平成22年度 秋期 応用情報技術者試験 午前 問11
テクノロジ/コンピュータ構成要素容量がaMバイトでアクセス時間がxナノ秒のキャッシュメモリと,容量がbMバイトでアクセス時間がyナノ秒の主記憶をもつシステムにおいて,CPUからみた,主記憶とキャッシュメモリとを合わせた平均アクセス時間を表す式はどれか。ここで,読み込みたいデータがキャッシュメモリに存在しない確率をrとし,キャッシュメモリ管理に関するオーバヘッドは無視できるものとする。
出典:平成22年度 秋期 応用情報技術者試験 午前 問11
- ア(1-r)・a/(a+b)・x+r・b/(a+b)・y
- イ(1-r)・x+r・y
- ウr・a/(a+b)・x+(1-r)・b/(a+b)・y
- エr・x+(1-r)・y
正解:イ
解説
キャッシュメモリに目的のデータが存在する確率は(1-r),存在しない確率はrです。存在すればキャッシュメモリのアクセス時間xが,存在しなければ主記憶のアクセス時間yがかかるため,平均アクセス時間は(1-r)・x+r・yで表されます。
選択肢ごとの解説
- ア誤り。容量a,bを重みとして用いていますが,平均アクセス時間はヒット率(1-r)とミス率rを重みとして計算するべきであり,容量は関係しません。

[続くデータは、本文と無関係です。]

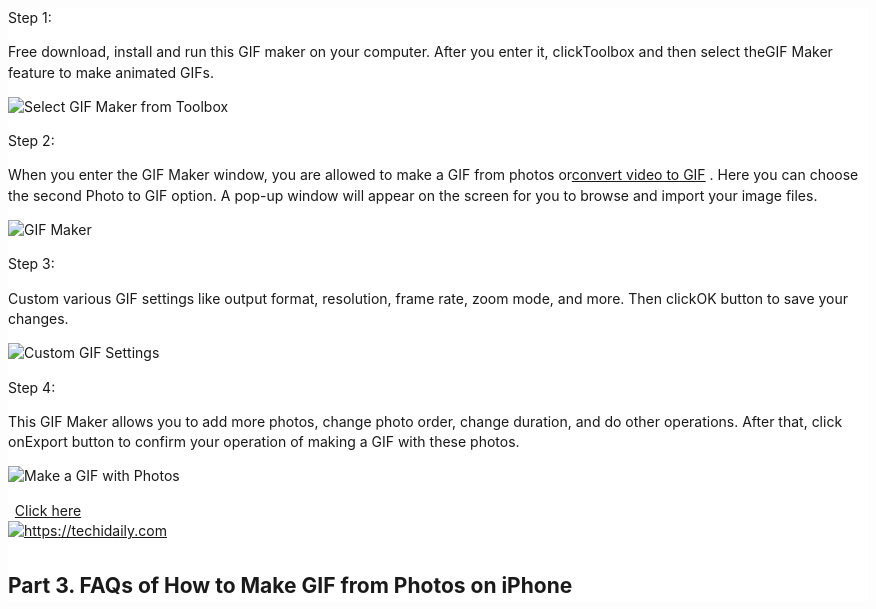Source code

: 
Step 1:

 Free download, install and run this GIF maker on your computer. After you enter it, clickToolbox and then select theGIF Maker feature to make animated GIFs.

![Select GIF Maker from Toolbox](https://www.aiseesoft.com/images/video-converter-ultimate/select-gif-maker-from-toolbox-vcu.jpg)

Step 2:

 When you enter the GIF Maker window, you are allowed to make a GIF from photos or[convert video to GIF](https://tools.techidaily.com/) . Here you can choose the second Photo to GIF option. A pop-up window will appear on the screen for you to browse and import your image files.

![GIF Maker](https://www.aiseesoft.com/images/video-converter-ultimate/gif-maker-vcu.jpg)

Step 3:

 Custom various GIF settings like output format, resolution, frame rate, zoom mode, and more. Then clickOK button to save your changes.

![Custom GIF Settings](https://www.aiseesoft.com/images/video-converter-ultimate/custom-gif-settings-vcu.jpg)

Step 4:

 This GIF Maker allows you to add more photos, change photo order, change duration, and do other operations. After that, click onExport button to confirm your operation of making a GIF with these photos.

![Make a GIF with Photos](https://www.aiseesoft.com/images/video-converter-ultimate/make-a-gif-with-photos.jpg)


<span id="1977028">
					<video width="128" height="480" style="cursor:pointer"
           poster="//a.impactradius-go.com/display-clicktoplayimage/1977028.png"
           onclick="if(!this.playClicked){this.play();this.setAttribute('controls',true);this.playClicked=true;}">
	   <source src="//a.impactradius-go.com/display-ad/22993-1977028">
	   <img src="//a.impactradius-go.com/display-clicktoplayimage/1977028.png" style="border: none; height: 100%; width: 100%; object-fit: contain">
	</video>
	<div style="width:80px;text-align:center"><a href="javascript:window.open(decodeURIComponent('https%3A%2F%2Fhomestyler.sjv.io%2Fc%2F5597632%2F1977028%2F22993'), '_blank');void(0);">Click here</a></div>
</span>
<img height="0" width="0" src="https://imp.pxf.io/i/5597632/1977028/22993" style="position:absolute;visibility:hidden;" border="0" />



<a href="https://appsumo.8odi.net/c/5597632/2049391/7443" target="_top" id="2049391">
  <img src="//a.impactradius-go.com/display-ad/7443-2049391" border="0" alt="https://techidaily.com" width="728" height="90"/>
</a>
<img height="0" width="0" src="https://appsumo.8odi.net/i/5597632/2049391/7443" style="position:absolute;visibility:hidden;" border="0" />


## Part 3\. FAQs of How to Make GIF from Photos on iPhone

- イ正しい。ヒットする確率(1-r)のときはキャッシュメモリのアクセス時間x,ミスする確率rのときは主記憶のアクセス時間yがかかるので,平均アクセス時間は(1-r)・x+r・yです。
- ウ誤り。rと(1-r)の掛け合わせ方が逆になっており,かつ容量a,bを重みに使っている点でも誤りです。
- エ誤り。rと(1-r)をxとyに掛け合わせる対応が逆になっており,ヒット時とミス時の扱いが入れ替わっています。